Why you can compete with big retailers

The news today that John Lewis has announced its most prosperous Christmas sales season ever will come as a double-edged sword to many smaller retailers. Optimists hope it signals the loosening of consumer purse strings, a trend obviously much-desired for the year ahead. Others will begrudge the bitter pill of seeing yet another household name thrive while independents choke.

Size, you see, brings with it unique opportunities small business just can't afford: highly competitive pricing, a heavy assault of TV and print advertising, and the ability to offer so many product lines that a Christmas shopper needn't go anywhere else.

But size also brings cumbersomeness. British superstores may be able to bullishly dominate a space, but their leaner counterparts are more nimble. Small businesses aren't held back by the sludge of bureaucracy. It doesn't take them six months to finalise a decision on stocking a new product, or to do a special offer, or to react to a micro-trend.

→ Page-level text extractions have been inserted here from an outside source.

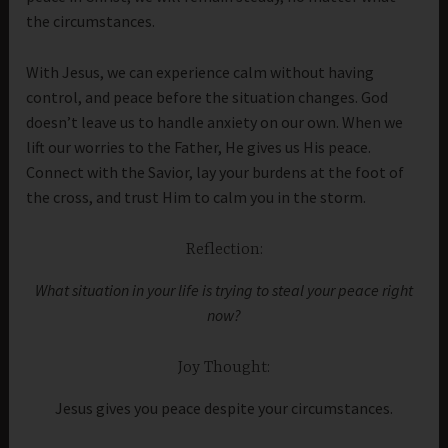
the circumstances.
With Jesus, we can experience calm without having
control, and peace before the situation changes. God
doesn’t leave us to handle anxiety on our own. When we
lift our worries to the Father, He gives us His peace.
Connect with the Savior, lay your burdens at the foot of
the cross, and trust Him to calm you in the storm.
Reflection:
What situation in your life is trying to steal your peace right
now?
Joy Thought:
Jesus gives you peace despite your circumstances.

Small businesses can innovate and adopt something new in a day, an hour.

And small businesses have a face. How many John Lewis customers would recognise chairman Charlie Mayfield if he walked past them in the street? Do you think he knows even five of his clients' names? He's a fantastic retailer, granted. But you have an edge whose sharpness should not be underestimated. You are personal, caring, face-to-face and you can react to what your customers want immediately.

When you feel the sword of a big-name competitor slicing at your sides, use that impeccable customer service and innovativeness that only a small business is capable of to hold the fort and prove your fighting spirit.